Dinging and denting your fiberglass surfboard or paddleboard is inevitable since epoxy surfboards and SUPs are somewhat delicate. The most important thing is to have a fiberglass surfboard repair guide in case the worst case happens.
The intensity of the damage determines whether you should take the surfboard to a professional repairer or do it yourself. Look for surfboard repair near me if it’s major damage, but if it’s a minor dent, then you may be able to easily fix it yourself. Assess the damage to ensure that the repair protects the inner foam core of the board from water leakage.
DIY Surfboard Ding Repair Tool Kit
When DIY surfboard repair, it’s important to note water makes your board yellow, heavy, and rotten over time. Therefore, seal your board properly to avoid it from penetrating and damaging the board permanently. To mend your board, you require the following surfboard repair kit;
- Acetone for cleaning the board
- Masking tape for containing the work area
- Fiberglass for strengthening the repair
- Core Foam Filler for filling any broken area like Q-Cell
- Sandpaper for smoothening the board before and after repair
- Wax comb to clean wax before and after repair
- Knife to trim any loose foam or glass
- Cup for mixing q-cell and resin
- Paintbrush for applying the resin
- Safety mask for your safety when working
- Goggles to protect your eyes when working
- Prepare the board by cutting away the rotten area. If you’re repairing a fresh ding, give your board some time to dry to avoid cutting an unnecessarily large area. If it’s an old board, then you might have a large rotten area to remove.
- Clean the board and especially around the work area to remove any sand, salt, and wax. Use the wax comb to clean the wax and acetone for cleaning any other dirt. Use low grit to sand the area and leave it rough for easy bonding once you repair it.
iii. Tape the working area such that it’s level, rough, and contained.
- If your foam was rotten and had to cut away the rotten area, mix some q-cell to fill the gaps left. Put some sand resin in a cup and slowly add q-cell while stirring. Make a thick paste and add a few drops of catalyst.
- Use the stirring stick to apply the paste you just made in all dinged areas. Apply the paste slowly to avoid creating bubbles as they leave empty spaces when the paste dries. Pour the q-cell such that it overflows above the surface and later sand it back flush.
- Sand the surface to make it smooth once the q-cell dries up. Consider going a little deeper since you’ll apply a resin coat on top. This prevents having a bulge on the repair area once you’re done.

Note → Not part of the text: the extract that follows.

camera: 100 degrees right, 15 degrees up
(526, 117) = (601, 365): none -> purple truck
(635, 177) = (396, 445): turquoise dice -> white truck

vii. To repair the fiberglass, cut it into circular shapes, one bigger than the other. Pour 10 drops of catalyst in 1oz resin and stir. Give the mixture a few minutes to start hardening before applying to the fiberglass.

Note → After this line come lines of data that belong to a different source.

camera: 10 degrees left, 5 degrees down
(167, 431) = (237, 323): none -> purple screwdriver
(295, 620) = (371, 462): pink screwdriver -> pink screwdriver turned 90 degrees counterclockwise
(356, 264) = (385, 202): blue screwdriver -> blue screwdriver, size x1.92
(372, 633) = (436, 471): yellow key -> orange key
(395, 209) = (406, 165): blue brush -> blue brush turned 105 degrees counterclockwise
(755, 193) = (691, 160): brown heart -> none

viii. Using a paintbrush, apply a thin coat on the q-cell and place one sheet of fiberglass. Pour resin and let the fiberglass absorb it as it spreads. Repeat with the second fiberglass and ensure that both sheets are firmly pressed against the surfboard.
- Allow the resin and fiberglass to harden before sanding the area again. Ensure that the edges are smooth with no bulges so that the repaired area will match the rest of the surfboard. However, avoid sanding too much that you cut into the fiberglass surface as doing so will weaken your repair.

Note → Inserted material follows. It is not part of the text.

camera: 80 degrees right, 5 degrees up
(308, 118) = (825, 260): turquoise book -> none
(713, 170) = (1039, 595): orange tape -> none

- Once the repair area is smooth, apply another resin coating. You can create a hot coat by adding a little more catalyst than you did the first time. This makes the resin dry faster. Although the hot coat is not as strong as a regular coat, it gives your surfboard a fine-looking finish.
- Then put some water on the repair area and sand it in a circular motion to give your board wet sand. This creates a white foam that you need to wash away to get a glossy and translucent coat.
xii. Once you’re done, allow the repair to sit for at least a day to let the resin to dry. Give it a final check to ensure everything is okay after which you can go back to surfing with your newly repaired surfboard.
Knowing how to repair your surfboard ding gives you more freedom and flexibility of using your board whenever you wish. Most surfboard repair shops will have your board tied up for weeks denying you the opportunity to go enjoy the waves. Avoid such inconveniences by ensuring that you have a surfboard repair kit and that you understand the above repair steps. Your own repair is satisfying and cost-effective.